" La Danseuse" Mori Ôgai (tr. J.J Tschudin)
Un brillant et discipliné étudiant japonais, envoyé en Allemagne dans les années 1880, se pose des questions sur son libre-arbitre. "Au fond de mon coeur, je sentis que ma mère s'était employée à me transformer en encyclopédie vivante alors que de son côté, mon chef avait visé à faire de moi une incarnation de la loi. A la rigueur, je pourrais accepter d'être une encyclopédie, mais il me serait insupportable de représenter la loi incarnée."
Peu à peu il abandonne ses cours de droit et préfère l'histoire et la littérature. Ce qui provoque la colère de son responsable. De plus, son attitude peu sociable déplait à ses compatriotes. "Mon coeur était pareil à cet arbre à soie dont les feuilles se rétractent et fuient le contact dès qu'on les touche."
C'est dans cet état d'esprit et cet isolement qu'il rencontre une jeune Allemande pleurant dans la rue. Il la raccompagne chez elle. C'est le début d'une histoire d'amour. Sommé de rentrer au Japon, il refuse et perd sa bourse. Il s'installe dans l'appartement de la jeune femme et de sa mère et fait des traductions pour vivre. Et pourtant il rentrera au pays abandonnant la jeune femme enceinte.
Post-face de J.J Tschudin
Mori Ôgai arrive à Berlin en 1884. Il y passe quelques jours, puis est envoyé à Leipzig. Il étudie à l'université et assiste aux manoeuvres de l'armée de Saxe. En 1885, il s'installe à Dresde où il travaille avec le général qui commande le corps médical de la région. Il est alors capitaine. Il participe à la vie mondaine à la cour de Saxe et dans les hautes sphères de l'armée. En 1886, il part à Munich pour étudier sous la direction de Max von Pettenkofer, le pionner de l'hygiène expérimentale. Il y découvre le milieu des intellectuels et artistes japonais installés en ville. Il part à Berlin mais son supérieur hiérarchique l'utilise comme interprète et il a peu de temps à lui. Il quitte Berlin le 3 juillet 1888, voyage en France et en Angleterre et rejoint le Japon en septembre.
En 1889, il crée une revue où il publie des traductions et trois nouvelles, dont la plus célèbre, "La Danseuse" en 1890. Mori Ôgai ne publie plus rien jusqu'en 1909.
Les années 1909-1915 constituent une deuxième phase dans son oeuvre: "Vita sexualis", "Le jeune homme", " L'oie sauvage". [Mori Ôgai (1) et (2)]. La troisième phase est un retour vers le passé avec des oeuvres comme "L'intendant Sanshô".
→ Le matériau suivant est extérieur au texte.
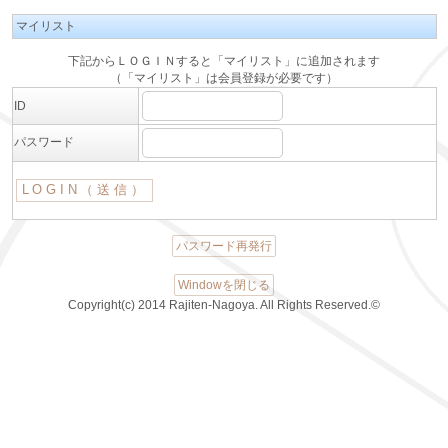
マイリスト
下記からＬＯＧＩＮすると「マイリスト」に追加されます
（「マイリスト」は会員登録が必要です）
ID
パスワード
パスワード再発行
Windowを閉じる
Copyright(c) 2014 Rajiten-Nagoya. All Rights Reserved.©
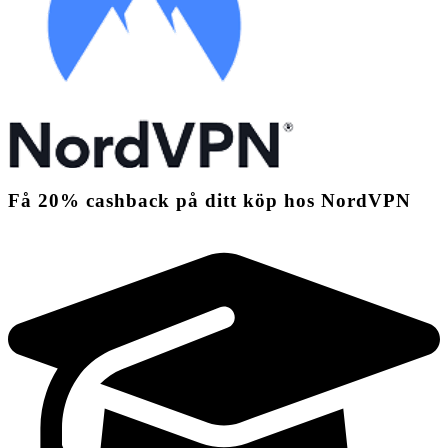
Få
20%
cashback
på ditt köp hos NordVPN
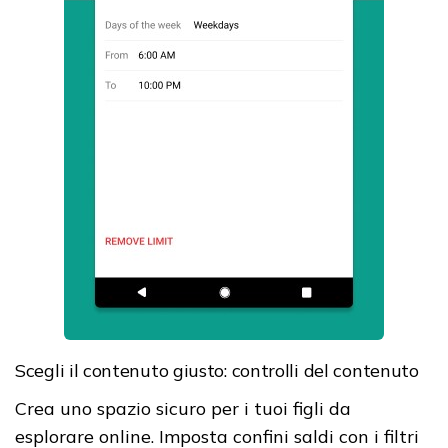
Scegli il contenuto giusto: controlli del contenuto
Crea uno spazio sicuro per i tuoi figli da
esplorare online. Imposta confini saldi con i filtri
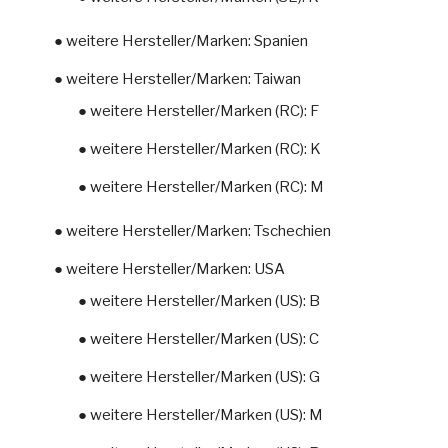
● weitere Hersteller/Marken: Spanien
● weitere Hersteller/Marken: Taiwan
● weitere Hersteller/Marken (RC): F
● weitere Hersteller/Marken (RC): K
● weitere Hersteller/Marken (RC): M
● weitere Hersteller/Marken: Tschechien
● weitere Hersteller/Marken: USA
● weitere Hersteller/Marken (US): B
● weitere Hersteller/Marken (US): C
● weitere Hersteller/Marken (US): G
● weitere Hersteller/Marken (US): M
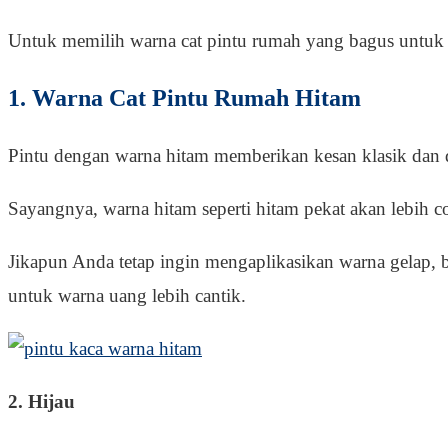
Untuk memilih warna cat pintu rumah yang bagus untuk A
1. Warna Cat Pintu Rumah Hitam
Pintu dengan warna hitam memberikan kesan klasik dan 
Sayangnya, warna hitam seperti hitam pekat akan lebih
Jikapun Anda tetap ingin mengaplikasikan warna gelap, b
untuk warna uang lebih cantik.
2. Hijau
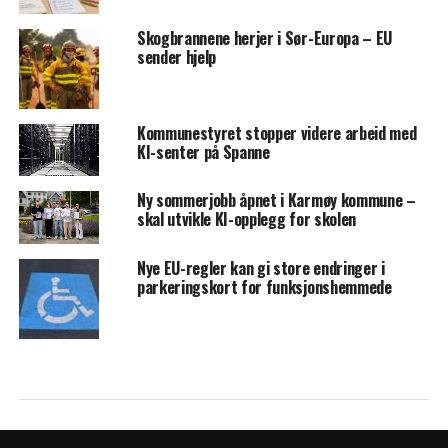
Skogbrannene herjer i Sør-Europa – EU
sender hjelp
Kommunestyret stopper videre arbeid med
KI-senter på Spanne
Ny sommerjobb åpnet i Karmøy kommune –
skal utvikle KI-opplegg for skolen
Nye EU-regler kan gi store endringer i
parkeringskort for funksjonshemmede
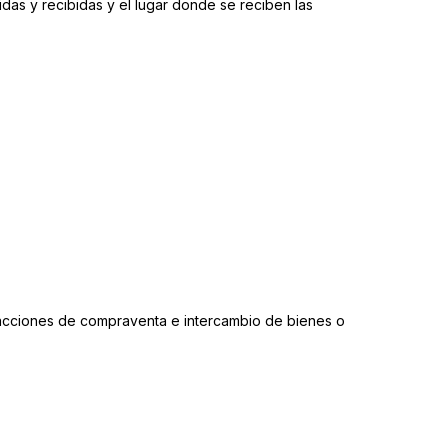
tidas y recibidas y el lugar donde se reciben las
sacciones de compraventa e intercambio de bienes o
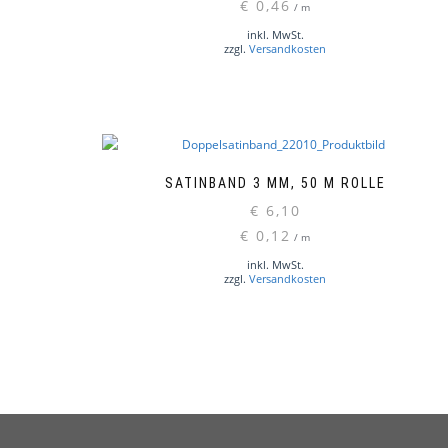
€
0,46
/
m
inkl. MwSt.
zzgl.
Versandkosten
SATINBAND 3 MM, 50 M ROLLE
€
6,10
Dieses
€
0,12
/
m
Produkt
weist
inkl. MwSt.
zzgl.
Versandkosten
mehrere
Varianten
auf.
Die
Optionen
können
auf
der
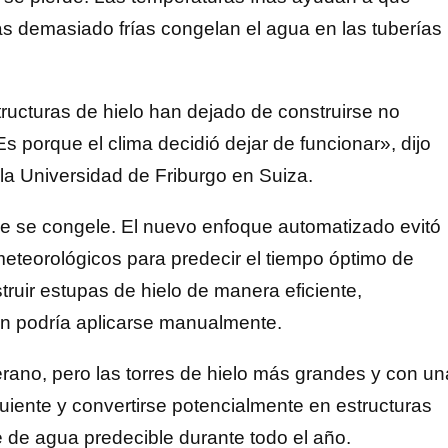
as demasiado frías congelan el agua en las tuberías
ucturas de hielo han dejado de construirse no
Es porque el clima decidió dejar de funcionar», dijo
a Universidad de Friburgo en Suiza.
que se congele. El nuevo enfoque automatizado evitó
meteorológicos para predecir el tiempo óptimo de
truir estupas de hielo de manera eficiente,
én podría aplicarse manualmente.
rano, pero las torres de hielo más grandes y con un
uiente y convertirse potencialmente en estructuras
de agua predecible durante todo el año.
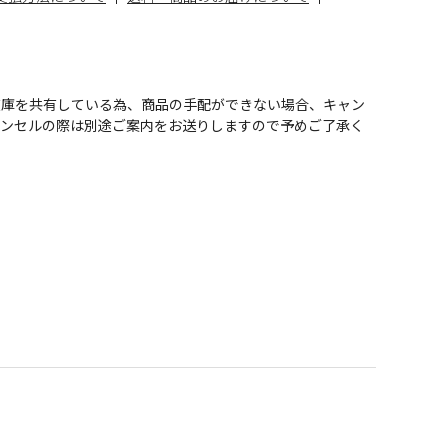
在庫を共有している為、商品の手配ができない場合、キャン
ャンセルの際は別途ご案内をお送りしますので予めご了承く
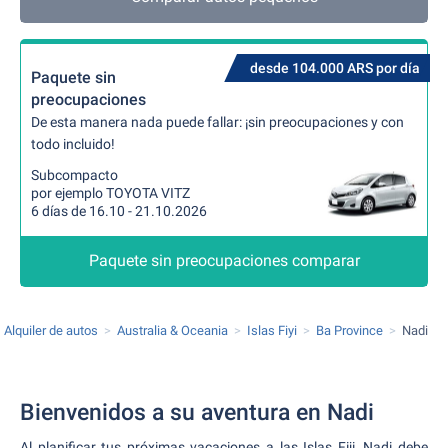
desde 104.000 ARS por día
Paquete sin
preocupaciones
De esta manera nada puede fallar: ¡sin preocupaciones y con
todo incluido!
Subcompacto
por ejemplo TOYOTA VITZ
6 días de 16.10 - 21.10.2026
Paquete sin preocupaciones comparar
Alquiler de autos
Australia & Oceania
Islas Fiyi
Ba Province
Nadi
Bienvenidos a su aventura en Nadi
Al planificar tus próximas vacaciones a las Islas Fiji, Nadi debe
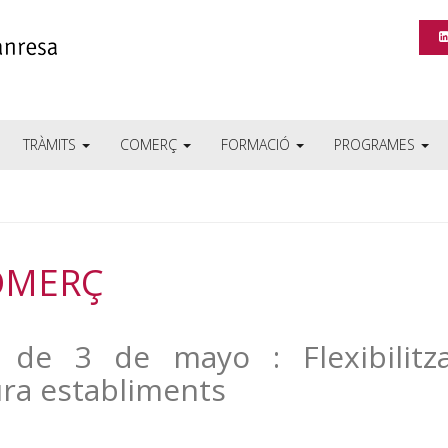
TRÀMITS
COMERÇ
FORMACIÓ
PROGRAMES
OMERÇ
de 3 de mayo : Flexibilitza
ura establiments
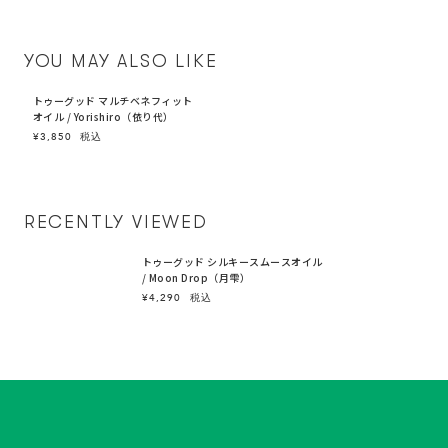
YOU MAY ALSO LIKE
トゥーグッド マルチベネフィット
オイル / Yorishiro（依り代）
¥3,850
税込
RECENTLY VIEWED
トゥーグッド シルキースムースオイル
/ Moon Drop（月雫）
¥4,290
税込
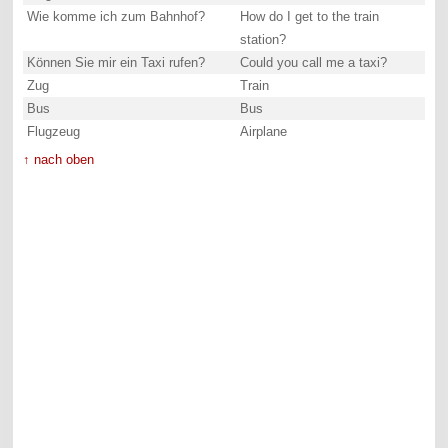
Wie komme ich zum Bahnhof?
How do I get to the train
station?
Können Sie mir ein Taxi rufen?
Could you call me a taxi?
Zug
Train
Bus
Bus
Flugzeug
Airplane
↑ nach oben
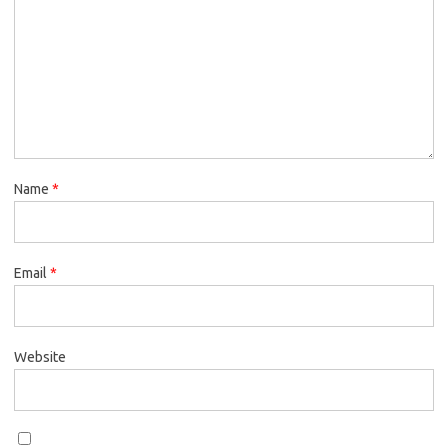
Name
*
Email
*
Website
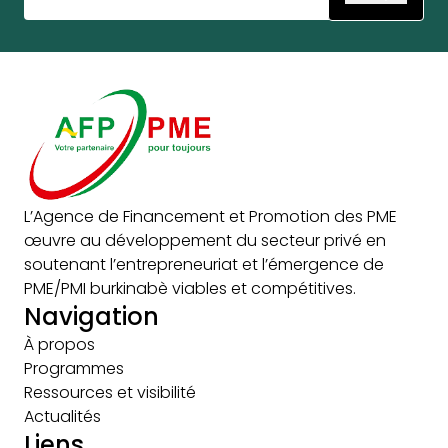
L’Agence de Financement et Promotion des PME
œuvre au développement du secteur privé en
soutenant l’entrepreneuriat et l’émergence de
PME/PMI burkinabè viables et compétitives.
Navigation
À propos
Programmes
Ressources et visibilité
Actualités
Liens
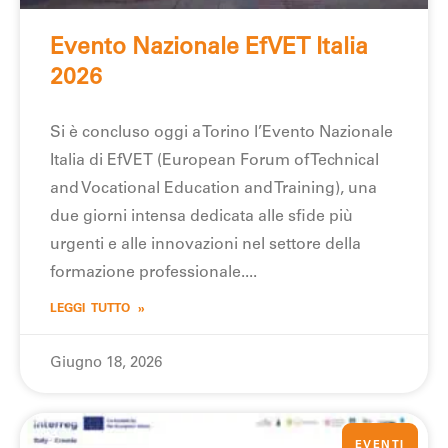
Evento Nazionale EfVET Italia
2026
Si è concluso oggi a Torino l’Evento Nazionale
Italia di EfVET (European Forum of Technical
and Vocational Education and Training), una
due giorni intensa dedicata alle sfide più
urgenti e alle innovazioni nel settore della
formazione professionale.
LEGGI TUTTO »
Giugno 18, 2026
EVENTI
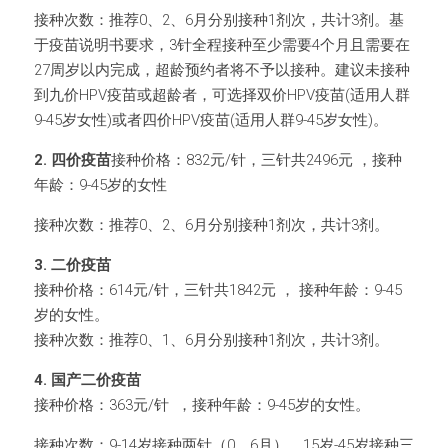
接种次数：推荐0、2、6月分别接种1剂次，共计3剂。基
于疫苗说明书要求，3针全程接种至少需要4个月且需要在
27周岁以内完成，超龄预约者将不予以接种。建议未接种
到九价HPV疫苗或超龄者，可选择双价HPV疫苗(适用人群
9-45岁女性)或者四价HPV疫苗(适用人群9-45岁女性)。
2. 四价疫苗
接种价格：832元/针，三针共2496元 ，接种
年龄：9-45岁的女性
接种次数：推荐0、2、6月分别接种1剂次，共计3剂。
3. 二价疫苗
接种价格：614元/针，三针共1842元 ， 接种年龄：9-45
岁的女性。
接种次数：推荐0、1、6月分别接种1剂次，共计3剂。
4. 国产二价疫苗
接种价格：363元/针  ，接种年龄：9-45岁的女性。
接种次数：9-14岁接种两针（0、6月），15岁-45岁接种三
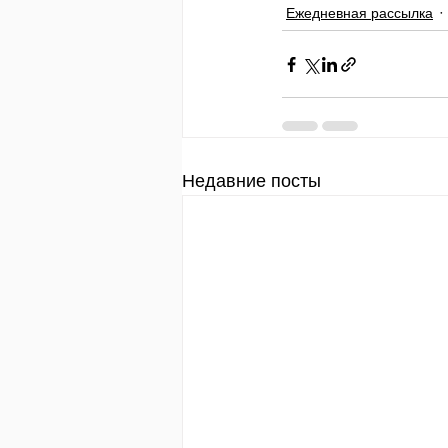
Ежедневная рассылка
Недавние посты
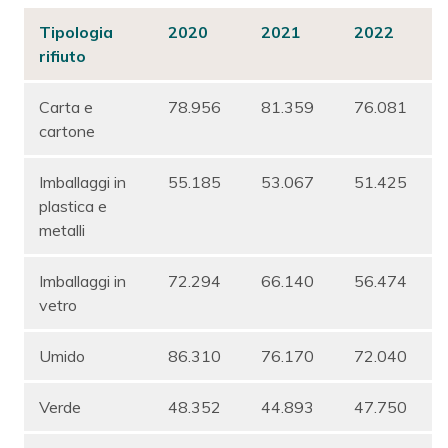
Tipologia
2020
2021
2022
rifiuto
Carta e
78.956
81.359
76.081
cartone
Imballaggi in
55.185
53.067
51.425
plastica e
metalli
Imballaggi in
72.294
66.140
56.474
vetro
Umido
86.310
76.170
72.040
Verde
48.352
44.893
47.750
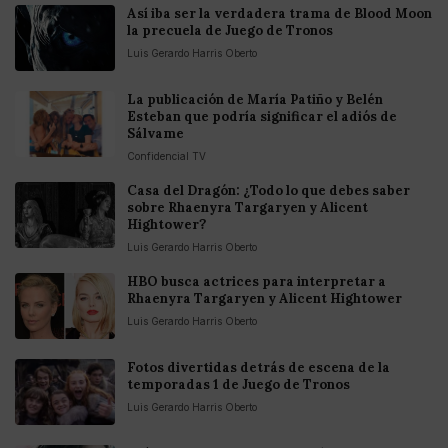
Así iba ser la verdadera trama de Blood Moon
la precuela de Juego de Tronos
Luis Gerardo Harris Oberto
La publicación de María Patiño y Belén
Esteban que podría significar el adiós de
Sálvame
Confidencial TV
Casa del Dragón: ¿Todo lo que debes saber
sobre Rhaenyra Targaryen y Alicent
Hightower?
Luis Gerardo Harris Oberto
HBO busca actrices para interpretar a
Rhaenyra Targaryen y Alicent Hightower
Luis Gerardo Harris Oberto
Fotos divertidas detrás de escena de la
temporadas 1 de Juego de Tronos
Luis Gerardo Harris Oberto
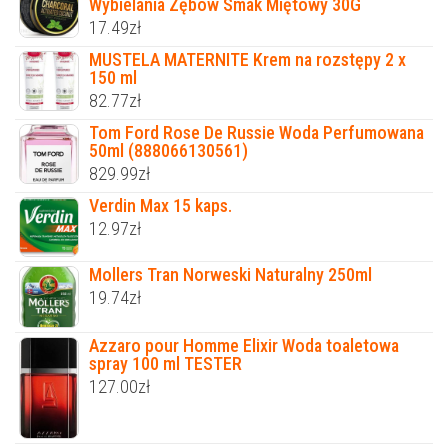
Wybielania Zębów Smak Miętowy 30G
17.49
zł
MUSTELA MATERNITE Krem na rozstępy 2 x
150 ml
82.77
zł
Tom Ford Rose De Russie Woda Perfumowana
50ml (888066130561)
829.99
zł
Verdin Max 15 kaps.
12.97
zł
Mollers Tran Norweski Naturalny 250ml
19.74
zł
Azzaro pour Homme Elixir Woda toaletowa
spray 100 ml TESTER
127.00
zł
Dans le roman "La Danseuse" tout est décrit selon le point de vue du narrateur. Les contemporains de Ôgai y ont donc vu une confession personnelle. Mais on ne sait peu de choses sur sa vie privée lors de son séjour en Allemagne. Son "Journal allemand", réécrit en 1899 en japonais moderne, et publié 15 ans après sa mort, a du être censuré par Ôgai lui-même.
Certains traits de caractère et certains évènements sont autobiographiques, mais J.J Tschudin souligne les différences. Mori Ôgai n'a jamais été ce pauvre étudiant vivant dans une mansarde avec son aimée.
Les récits romantiques où le héros sauve une jeune fille victime de la misère, où ils vivent heureux malgré la pauvreté, et où tout finit mal sont nombreux. Cette fois le héros est japonais et la pauvre jeune fille - "une frêle Chrysanthème berlinoise" - devient folle de désespoir lorsqu'il repart, à contrecoeur, obéissant à son devoir.
D'autres, admettant la fiction, y ont vu une allégorie de la lutte des jeunes intellectuels et artistes entre le besion moderne de liberté et le poids des traditions. Et leur résignation à la fin du roman.